Real Estate

Politicians and their real estate investments

The great Australian dream of home ownership is out of reach for many Australians unless they can borrow from the bank of mum and dad. But not so for federal parliamentarians, with many owning second homes, investment properties, and holiday homes.

By Sean Johnson
14 April 2022

Northern Territory Senator Sam McMahon owns nine investment properties - she owned 10 this time last year before selling her Arizona property.

Home Affairs Minister Karen Andrews has eight homes, seven of which are investment properties.

Queensland MP Andrew Laming has six investment properties, Victorian MP Gladys Liu five investments, and WA MP Ian Goodenough five commercial properties.

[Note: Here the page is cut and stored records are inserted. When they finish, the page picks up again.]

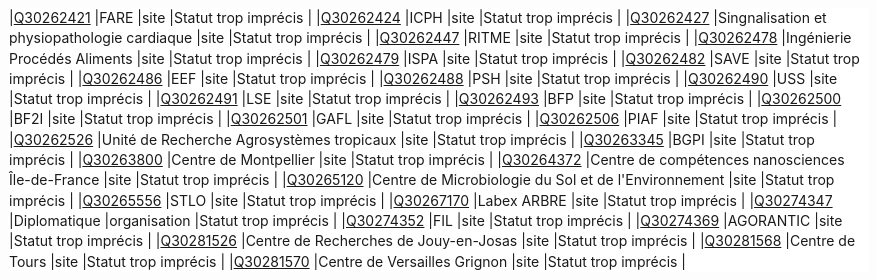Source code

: |[Q30262421](https://www.wikidata.org/wiki/Q30262421)   |FARE                                                                                |site                   |Statut trop imprécis                   |
|[Q30262424](https://www.wikidata.org/wiki/Q30262424)   |ICPH                                                                                |site                   |Statut trop imprécis                   |
|[Q30262427](https://www.wikidata.org/wiki/Q30262427)   |Singnalisation et physiopathologie cardiaque                                        |site                   |Statut trop imprécis                   |
|[Q30262447](https://www.wikidata.org/wiki/Q30262447)   |RITME                                                                               |site                   |Statut trop imprécis                   |
|[Q30262478](https://www.wikidata.org/wiki/Q30262478)   |Ingénierie Procédés Aliments                                                        |site                   |Statut trop imprécis                   |
|[Q30262479](https://www.wikidata.org/wiki/Q30262479)   |ISPA                                                                                |site                   |Statut trop imprécis                   |
|[Q30262482](https://www.wikidata.org/wiki/Q30262482)   |SAVE                                                                                |site                   |Statut trop imprécis                   |
|[Q30262486](https://www.wikidata.org/wiki/Q30262486)   |EEF                                                                                 |site                   |Statut trop imprécis                   |
|[Q30262488](https://www.wikidata.org/wiki/Q30262488)   |PSH                                                                                 |site                   |Statut trop imprécis                   |
|[Q30262490](https://www.wikidata.org/wiki/Q30262490)   |USS                                                                                 |site                   |Statut trop imprécis                   |
|[Q30262491](https://www.wikidata.org/wiki/Q30262491)   |LSE                                                                                 |site                   |Statut trop imprécis                   |
|[Q30262493](https://www.wikidata.org/wiki/Q30262493)   |BFP                                                                                 |site                   |Statut trop imprécis                   |
|[Q30262500](https://www.wikidata.org/wiki/Q30262500)   |BF2I                                                                                |site                   |Statut trop imprécis                   |
|[Q30262501](https://www.wikidata.org/wiki/Q30262501)   |GAFL                                                                                |site                   |Statut trop imprécis                   |
|[Q30262506](https://www.wikidata.org/wiki/Q30262506)   |PIAF                                                                                |site                   |Statut trop imprécis                   |
|[Q30262526](https://www.wikidata.org/wiki/Q30262526)   |Unité de Recherche Agrosystèmes tropicaux                                           |site                   |Statut trop imprécis                   |
|[Q30263345](https://www.wikidata.org/wiki/Q30263345)   |BGPI                                                                                |site                   |Statut trop imprécis                   |
|[Q30263800](https://www.wikidata.org/wiki/Q30263800)   |Centre de Montpellier                                                               |site                   |Statut trop imprécis                   |
|[Q30264372](https://www.wikidata.org/wiki/Q30264372)   |Centre de compétences nanosciences Île-de-France                                    |site                   |Statut trop imprécis                   |
|[Q30265120](https://www.wikidata.org/wiki/Q30265120)   |Centre de Microbiologie du Sol et de l'Environnement                                |site                   |Statut trop imprécis                   |
|[Q30265556](https://www.wikidata.org/wiki/Q30265556)   |STLO                                                                                |site                   |Statut trop imprécis                   |
|[Q30267170](https://www.wikidata.org/wiki/Q30267170)   |Labex ARBRE                                                                         |site                   |Statut trop imprécis                   |
|[Q30274347](https://www.wikidata.org/wiki/Q30274347)   |Diplomatique                                                                        |organisation           |Statut trop imprécis                   |
|[Q30274352](https://www.wikidata.org/wiki/Q30274352)   |FIL                                                                                 |site                   |Statut trop imprécis                   |
|[Q30274369](https://www.wikidata.org/wiki/Q30274369)   |AGORANTIC                                                                           |site                   |Statut trop imprécis                   |
|[Q30281526](https://www.wikidata.org/wiki/Q30281526)   |Centre de Recherches de Jouy-en-Josas                                               |site                   |Statut trop imprécis                   |
|[Q30281568](https://www.wikidata.org/wiki/Q30281568)   |Centre de Tours                                                                     |site                   |Statut trop imprécis                   |
|[Q30281570](https://www.wikidata.org/wiki/Q30281570)   |Centre de Versailles Grignon                                                        |site                   |Statut trop imprécis                   |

While these parliamentarians are outliers, the table below shows it's common for our elected representatives to own one, two or more properties beyond their primary principal place of residence (PPR), such as a second home in Canberra, a beach house or holiday home, rental property, and commercial real estate.

In total, at least 245 non-PPR real estate holdings have been recorded in the House and Senate interest registers this parliamentary term.

On a party basis, 137 (56%) holdings are held by Coalition MPs and senators, 89 (36%) by ALP representatives, and 19 (<8%) by independents and those from minor parties.

While no one can begrudge politicians for wanting to build their wealth, those Australians without a single home are right to feel aggrieved that many of these holdings would benefit from generous tax treatment like negative gearing (for rentals and holiday/second homes when rented out), capital gains tax concessions, and Travel Allowance (when a politician stays at their Canberra residence).

It's little wonder that abolishing or reducing these tax benefits has proven so hard.